How to setup sampler client role correctly?

HuangLED · August 16, 2021, 1:02am

I have DGL working perfectly fine in a distributed setting using default num_worker=0 (which does sampler without a pool my understanding). Now I am extending it to using multiple samplers for higher sampling throughput.

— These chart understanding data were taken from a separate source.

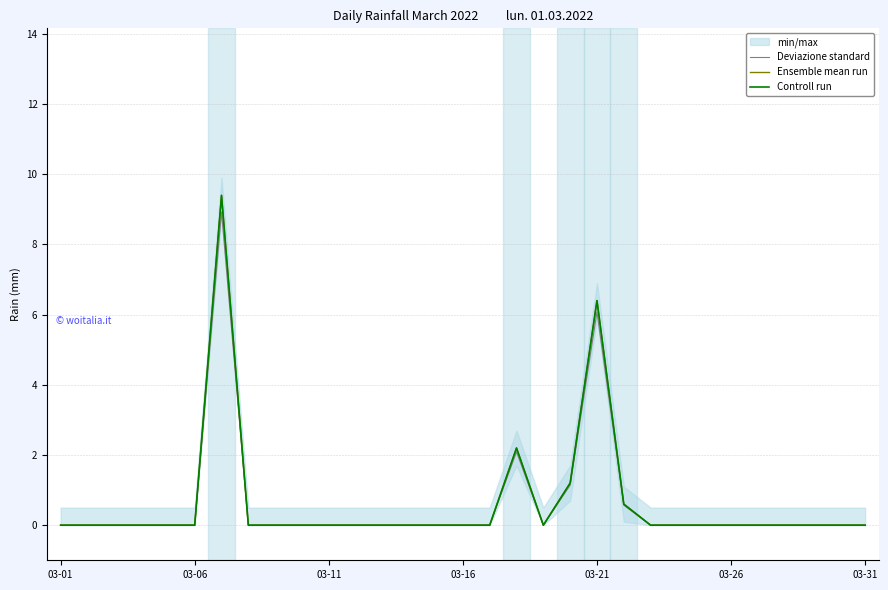

The Deviazione standard series shows 4.4 at 03-11. True or false?

False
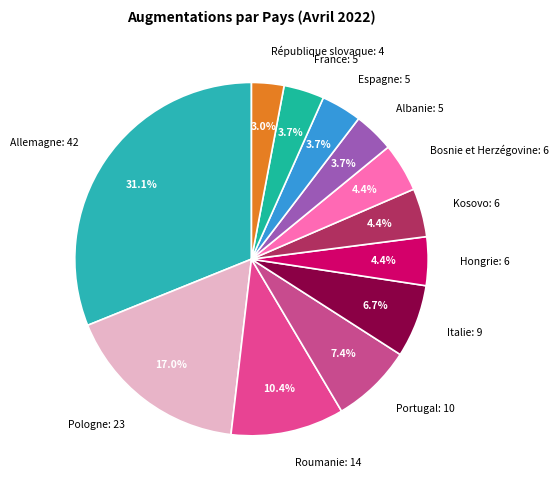

Is there any slice that represents more than half of the pie?

No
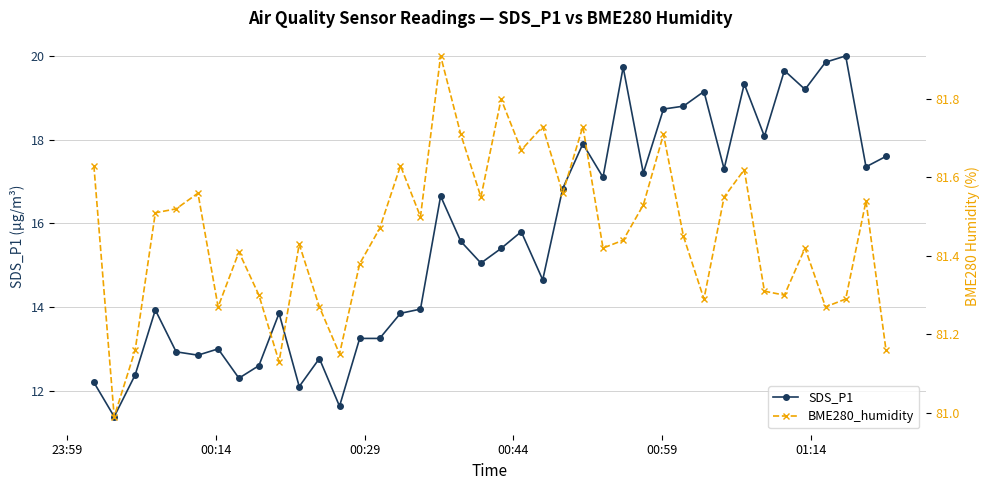

What is the maximum value for SDS_P1?

20.0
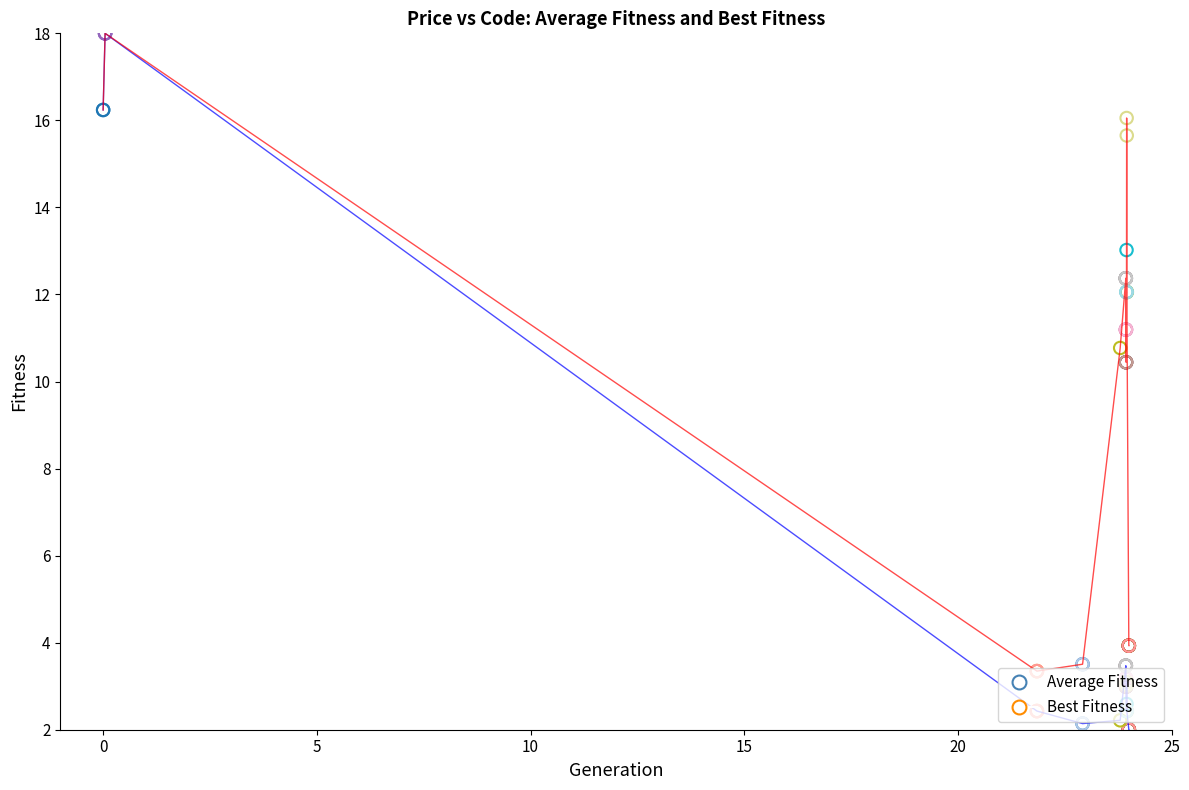

What are all the series names shown in the legend?

Average Fitness, Best Fitness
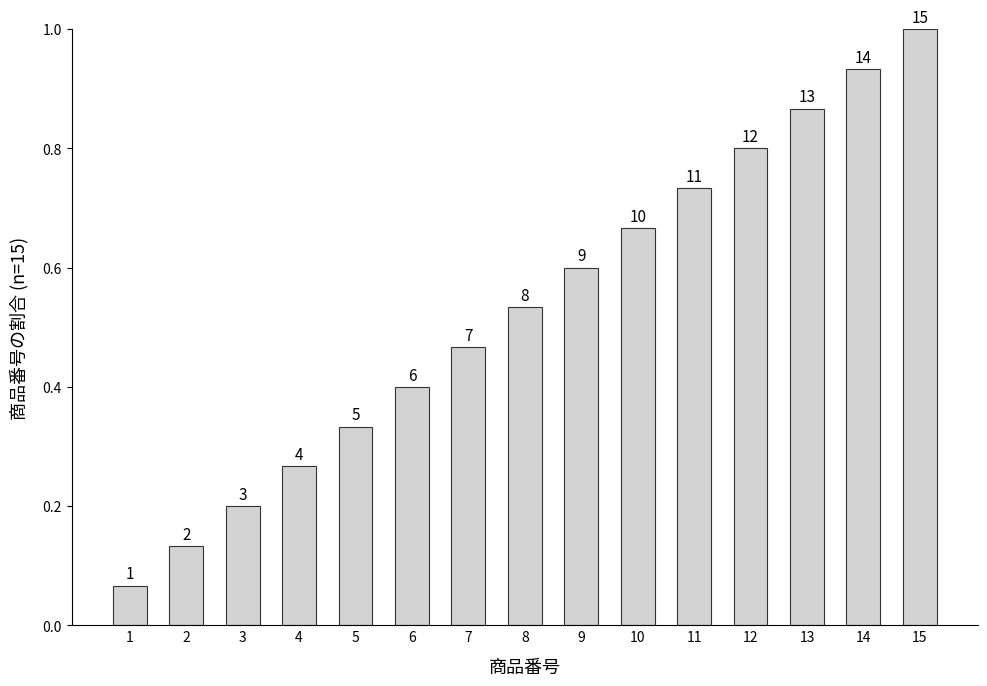

What is the value of the 5th bar from the left?

0.3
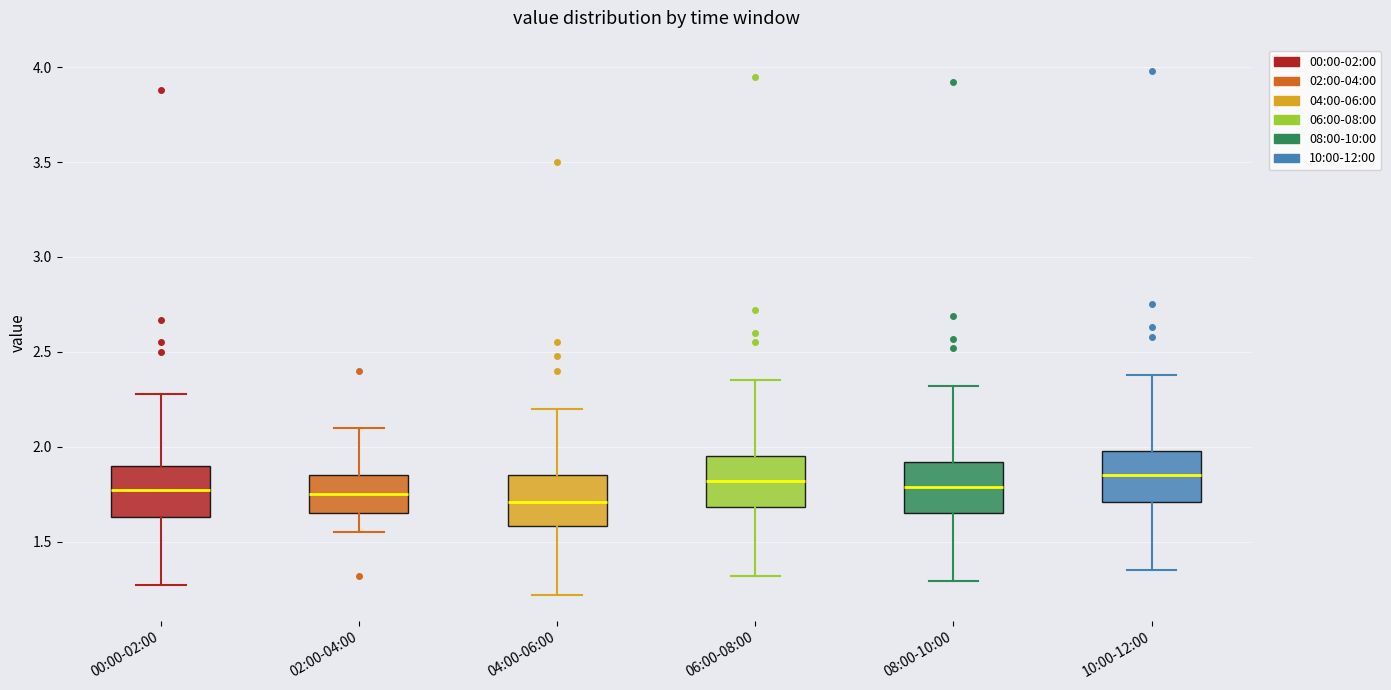

Reading left to right, read every box against the y-axis: the position of its median line, the range the box covers, and the ends of its whiskers. The values are not printed on the chart, so give them approximately, as read against the axis.

00:00-02:00: median 1.75, box 1.65 to 1.90, whiskers 1.25 to 2.30
02:00-04:00: median 1.75, box 1.65 to 1.85, whiskers 1.55 to 2.10
04:00-06:00: median 1.70, box 1.60 to 1.85, whiskers 1.20 to 2.20
06:00-08:00: median 1.80, box 1.70 to 1.95, whiskers 1.30 to 2.35
08:00-10:00: median 1.80, box 1.65 to 1.90, whiskers 1.30 to 2.30
10:00-12:00: median 1.85, box 1.70 to 2.00, whiskers 1.35 to 2.40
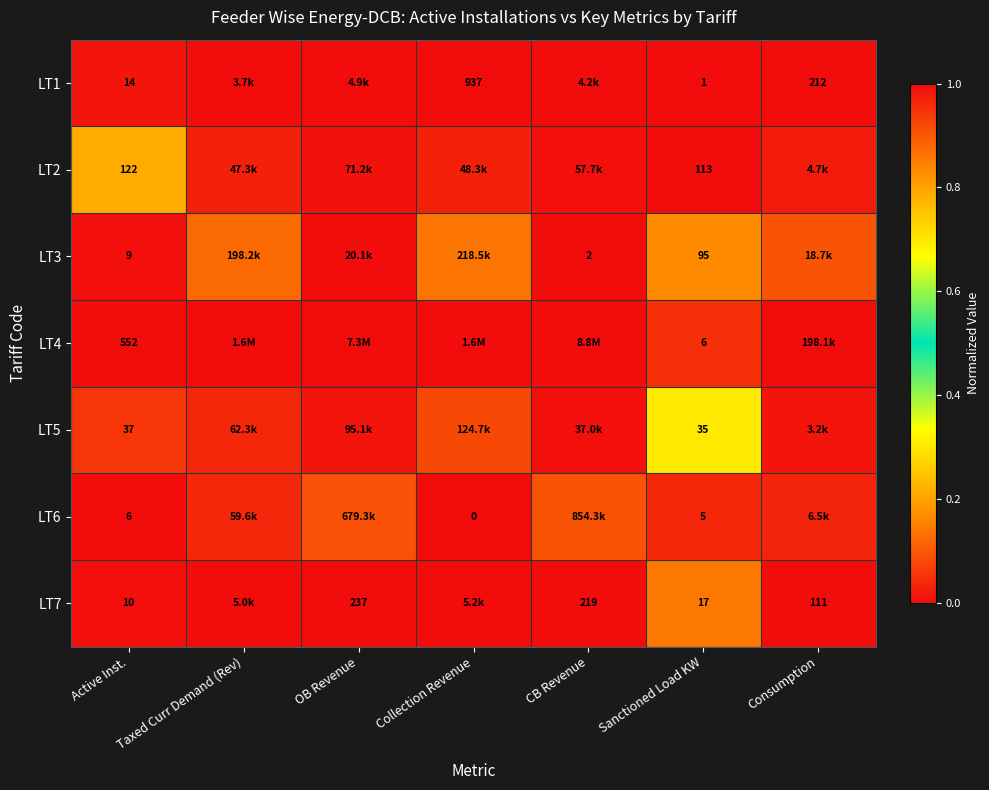

At which label is LT4 closest to 0?

Sanctioned Load KW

In the server process, I did this:

start_server():
os.environ[“DGL_DIST_MODE”] = “distributed”
os.environ[“DGL_ROLE”] = “server”
os.environ[“DGL_SERVER_ID”] = str(self._rank)
g = DistGraphServer( … , disable_shared_mem=False,)
g.start()

In the training/client process, I did this:

def sagemain(ip_config_file, local_partition_file, args, rank):
os.environ[“DGL_DIST_MODE”] = “distributed”
os.environ[“DGL_ROLE”] = “client”
os.environ[‘DGL_NUM_SAMPLER’] = “3”
dgl.distributed.initialize(ip_config_file, num_worker=3)
pb, _, _, _ = load_partition_book(local_partition_file, rank)
g = DistGraph(args.graph_name, gpb=pb)

model training starts from here

I pretty much followed what is done in launch.py. Then we run into error like this, complaining about key missing for ‘default’ role:

What needs to be done for this ‘default’ role? Searched doc and code but didn’t find anything helpful so far. In general, how to set up multiple-sampler properly for distributed environment? Any suggestions?

Thanks a lot!

VoVAllen · August 16, 2021, 5:37am

Hi,

What’s your dgl version? Ideally the sampler role will be initiated at dgl/dist_context.py at 8bc91414e94f3f6bc9ce3e191a519a3973649487 · dmlc/dgl · GitHub

HuangLED · August 16, 2021, 5:55am

I am using master head.

Although the location you pointed sets “sampler” role, there is this place in role.py (dgl/role.py at master · dmlc/dgl · GitHub) that uses a hard coded “default” then look for related information. I believe that is the reason why this error and crash.

If it is required, where should I setup such a “default” role properly?

Thanks!

VoVAllen · August 16, 2021, 6:48am

github.com

dmlc/dgl/blob/8bc91414e94f3f6bc9ce3e191a519a3973649487/python/dgl/distributed/dist_context.py#L262

    
      
                  if num_workers > 0 and not is_standalone:
                      SAMPLER_POOL = CustomPool(num_workers, (ip_config, num_servers, max_queue_size,
                                                              net_type, 'sampler', num_worker_threads))
                  else:
                      SAMPLER_POOL = None
                  NUM_SAMPLER_WORKERS = num_workers
                  if not is_standalone:
                      assert num_servers is not None and num_servers > 0, \
                          'The number of servers per machine must be specified with a positive number.'
                      connect_to_server(ip_config, num_servers, max_queue_size, net_type)
                  init_role('default')
                  init_kvstore(ip_config, num_servers, 'default')
          
          

          
def finalize_client():
              """Release resources of this client."""
              if os.environ.get('DGL_DIST_MODE', 'standalone') != 'standalone':
                  rpc.finalize_sender()
                  rpc.finalize_receiver()
              global INITIALIZED
              INITIALIZED = False

It should be set to default if DGL_ROLE is not server

HuangLED · August 16, 2021, 4:48pm

a bit confused here. Then What is the difference between ‘client’ and ‘default’ ?

I thought the role should be ‘client’ because the code in launch script say so: dgl/launch.py at master · dmlc/dgl · GitHub

VoVAllen · August 17, 2021, 2:13am

I agree this is confusing. May fix this in the future.

system · September 16, 2021, 2:13am

This topic was automatically closed 30 days after the last reply. New replies are no longer allowed.